*Supplied information*:
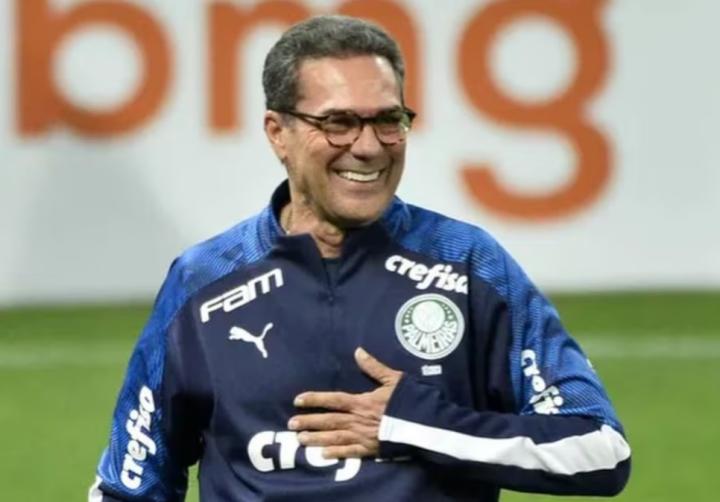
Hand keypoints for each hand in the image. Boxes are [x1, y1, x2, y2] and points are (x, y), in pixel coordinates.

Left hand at [288, 347, 402, 457]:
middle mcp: (358, 420)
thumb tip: (358, 351)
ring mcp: (364, 436)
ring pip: (335, 437)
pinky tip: (323, 455)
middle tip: (291, 424)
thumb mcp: (394, 379)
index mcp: (362, 402)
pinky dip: (337, 453)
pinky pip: (351, 452)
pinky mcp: (372, 450)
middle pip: (329, 421)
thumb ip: (374, 367)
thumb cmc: (410, 400)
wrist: (425, 425)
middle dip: (309, 422)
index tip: (298, 400)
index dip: (315, 399)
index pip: (333, 400)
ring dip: (316, 439)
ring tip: (300, 439)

*About this task*: Could the entries above be copied out exactly, with no pictures included?

*Your solution*:
Hand keypoints for each hand in the image. Boxes are [x1, y1, x2, y2] and points are (x, y), in pixel coordinates.

Left hand at [288, 347, 402, 457]:
middle mcp: (358, 420)
thumb tip: (358, 351)
ring mcp: (364, 436)
ring pip: (335, 437)
pinky tip: (323, 455)
middle tip: (291, 424)
thumb mcp: (394, 379)
index mcp: (362, 402)
pinky dip: (337, 453)
pinky pip: (351, 452)
pinky mcp: (372, 450)
middle pip: (329, 421)
thumb ip: (374, 367)
thumb cmc: (410, 400)
wrist: (425, 425)
middle dip: (309, 422)
index tip: (298, 400)
index dip: (315, 399)
index pip: (333, 400)
ring dip: (316, 439)
ring tip: (300, 439)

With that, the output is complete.